## EXERCISE AIM
In the essay on butch identity, what did the writer's childhood friend call to make sure of before her wedding?

Lesbian Dad, Butch Body
"Butch" isn’t just a masculine aesthetic. It's an energy. It's a temperament. It's a demeanor. It's a thing you just know, and the best feeling in the whole world is when you can finally own it.
A couple of years ago, a childhood friend invited me to her wedding and then called to make sure I was planning to wear a dress to it. I laughed when she said it because of course I wasn't planning to wear a dress. I couldn't even remember the last time I'd worn a dress. And anyway, was this a formal event or some kind of costume party because I would look like an absolute clown to anyone who knew me if I showed up in anything other than a suit and tie. She was baffled and angry and annoyed. Her family would be mortified if I wore a suit, she said. It would be a spectacle if I showed up in anything other than a dress. And, in fact, it would take so much attention away from her on the most important day of her life that probably I shouldn't even come at all if I couldn't "wear women’s clothes for one night."
She wanted to know if I was "transgender now," if that's what the problem was, because she'd heard about trans people swooping down at the witching hour and gobbling up tomboys in the night or something on some podcast. I told her nope, that not a single one of my trans friends had even tried to vamp my cis-ness.
I said, "I'm just the same butch woman you've always known."

## GIVEN INFORMATION
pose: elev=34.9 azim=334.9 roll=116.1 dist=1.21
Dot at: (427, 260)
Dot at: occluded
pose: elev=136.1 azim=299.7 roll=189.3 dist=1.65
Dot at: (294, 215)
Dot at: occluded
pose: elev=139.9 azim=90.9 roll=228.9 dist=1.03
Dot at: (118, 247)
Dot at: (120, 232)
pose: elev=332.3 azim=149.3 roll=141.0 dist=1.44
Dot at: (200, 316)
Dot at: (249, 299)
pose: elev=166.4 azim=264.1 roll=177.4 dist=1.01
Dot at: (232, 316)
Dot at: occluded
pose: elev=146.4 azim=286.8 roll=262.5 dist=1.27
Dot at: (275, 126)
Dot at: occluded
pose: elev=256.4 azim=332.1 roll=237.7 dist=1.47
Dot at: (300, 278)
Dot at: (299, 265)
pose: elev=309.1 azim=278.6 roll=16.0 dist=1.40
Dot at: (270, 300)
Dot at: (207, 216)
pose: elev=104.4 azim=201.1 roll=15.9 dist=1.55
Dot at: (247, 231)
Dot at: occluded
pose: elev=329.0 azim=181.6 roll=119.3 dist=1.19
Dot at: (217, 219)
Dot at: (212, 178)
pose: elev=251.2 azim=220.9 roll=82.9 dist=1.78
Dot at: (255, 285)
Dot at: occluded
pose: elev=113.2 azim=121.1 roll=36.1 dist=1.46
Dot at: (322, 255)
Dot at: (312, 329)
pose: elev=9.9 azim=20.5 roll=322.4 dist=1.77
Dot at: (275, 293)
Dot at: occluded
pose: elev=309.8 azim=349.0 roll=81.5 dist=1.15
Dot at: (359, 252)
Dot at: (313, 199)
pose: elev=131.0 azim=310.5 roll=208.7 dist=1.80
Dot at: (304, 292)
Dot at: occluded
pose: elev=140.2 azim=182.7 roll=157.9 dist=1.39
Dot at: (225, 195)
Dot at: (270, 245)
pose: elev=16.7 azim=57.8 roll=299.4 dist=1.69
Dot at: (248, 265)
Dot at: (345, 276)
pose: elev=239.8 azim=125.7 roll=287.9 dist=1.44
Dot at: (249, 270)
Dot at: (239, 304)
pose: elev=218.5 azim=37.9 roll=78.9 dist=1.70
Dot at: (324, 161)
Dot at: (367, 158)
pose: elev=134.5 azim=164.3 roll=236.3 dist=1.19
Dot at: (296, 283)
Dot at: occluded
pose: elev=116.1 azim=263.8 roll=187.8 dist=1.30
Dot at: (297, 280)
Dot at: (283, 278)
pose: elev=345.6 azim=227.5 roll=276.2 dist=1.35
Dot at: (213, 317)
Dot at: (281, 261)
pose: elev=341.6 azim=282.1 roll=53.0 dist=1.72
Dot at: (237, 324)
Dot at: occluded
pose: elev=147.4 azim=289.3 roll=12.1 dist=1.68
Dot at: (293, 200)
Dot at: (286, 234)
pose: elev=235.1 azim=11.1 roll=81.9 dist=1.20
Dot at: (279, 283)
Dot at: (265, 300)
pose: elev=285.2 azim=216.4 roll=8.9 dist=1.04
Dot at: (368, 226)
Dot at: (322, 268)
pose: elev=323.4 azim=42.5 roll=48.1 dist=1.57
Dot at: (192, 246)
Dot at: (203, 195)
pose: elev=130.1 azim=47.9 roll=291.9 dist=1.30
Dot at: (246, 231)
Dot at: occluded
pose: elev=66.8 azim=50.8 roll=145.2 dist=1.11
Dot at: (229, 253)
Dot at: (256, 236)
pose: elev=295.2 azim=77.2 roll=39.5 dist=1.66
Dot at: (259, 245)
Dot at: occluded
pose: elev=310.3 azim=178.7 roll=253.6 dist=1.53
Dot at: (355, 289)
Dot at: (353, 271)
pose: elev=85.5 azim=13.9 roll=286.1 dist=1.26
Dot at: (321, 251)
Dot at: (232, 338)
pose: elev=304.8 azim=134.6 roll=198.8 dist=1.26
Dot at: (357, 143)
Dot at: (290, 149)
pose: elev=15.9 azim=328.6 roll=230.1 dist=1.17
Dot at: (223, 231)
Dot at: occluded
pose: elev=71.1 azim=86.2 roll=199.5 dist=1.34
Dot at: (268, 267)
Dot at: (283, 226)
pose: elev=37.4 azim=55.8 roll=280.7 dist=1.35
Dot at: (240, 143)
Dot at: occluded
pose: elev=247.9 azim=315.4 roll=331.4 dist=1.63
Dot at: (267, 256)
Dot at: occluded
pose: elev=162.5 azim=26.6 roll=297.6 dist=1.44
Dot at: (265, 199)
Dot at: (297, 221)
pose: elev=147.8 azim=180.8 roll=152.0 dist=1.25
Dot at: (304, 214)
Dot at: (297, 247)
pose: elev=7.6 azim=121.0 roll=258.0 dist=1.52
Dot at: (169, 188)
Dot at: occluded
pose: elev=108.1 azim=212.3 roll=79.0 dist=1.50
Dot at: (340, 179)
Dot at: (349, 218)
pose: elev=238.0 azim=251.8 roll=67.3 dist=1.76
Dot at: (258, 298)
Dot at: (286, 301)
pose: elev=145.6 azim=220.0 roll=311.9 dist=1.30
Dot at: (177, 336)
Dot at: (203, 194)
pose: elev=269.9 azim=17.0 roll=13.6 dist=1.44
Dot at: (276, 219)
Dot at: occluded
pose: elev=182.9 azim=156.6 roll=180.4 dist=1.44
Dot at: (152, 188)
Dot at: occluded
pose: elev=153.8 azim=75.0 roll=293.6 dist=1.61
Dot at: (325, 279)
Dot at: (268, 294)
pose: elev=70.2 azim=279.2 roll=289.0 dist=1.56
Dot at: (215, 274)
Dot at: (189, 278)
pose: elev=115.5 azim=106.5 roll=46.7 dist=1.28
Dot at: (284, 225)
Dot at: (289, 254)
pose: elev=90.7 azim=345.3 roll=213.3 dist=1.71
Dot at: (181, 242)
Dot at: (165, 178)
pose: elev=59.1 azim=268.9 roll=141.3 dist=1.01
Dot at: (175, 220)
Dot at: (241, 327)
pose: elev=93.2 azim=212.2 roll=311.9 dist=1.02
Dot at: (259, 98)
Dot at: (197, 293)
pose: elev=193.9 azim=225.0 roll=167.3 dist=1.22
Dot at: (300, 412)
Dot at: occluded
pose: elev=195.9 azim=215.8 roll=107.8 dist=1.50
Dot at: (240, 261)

## FINAL ANSWER
She called to make sure the writer was planning to wear a dress to it.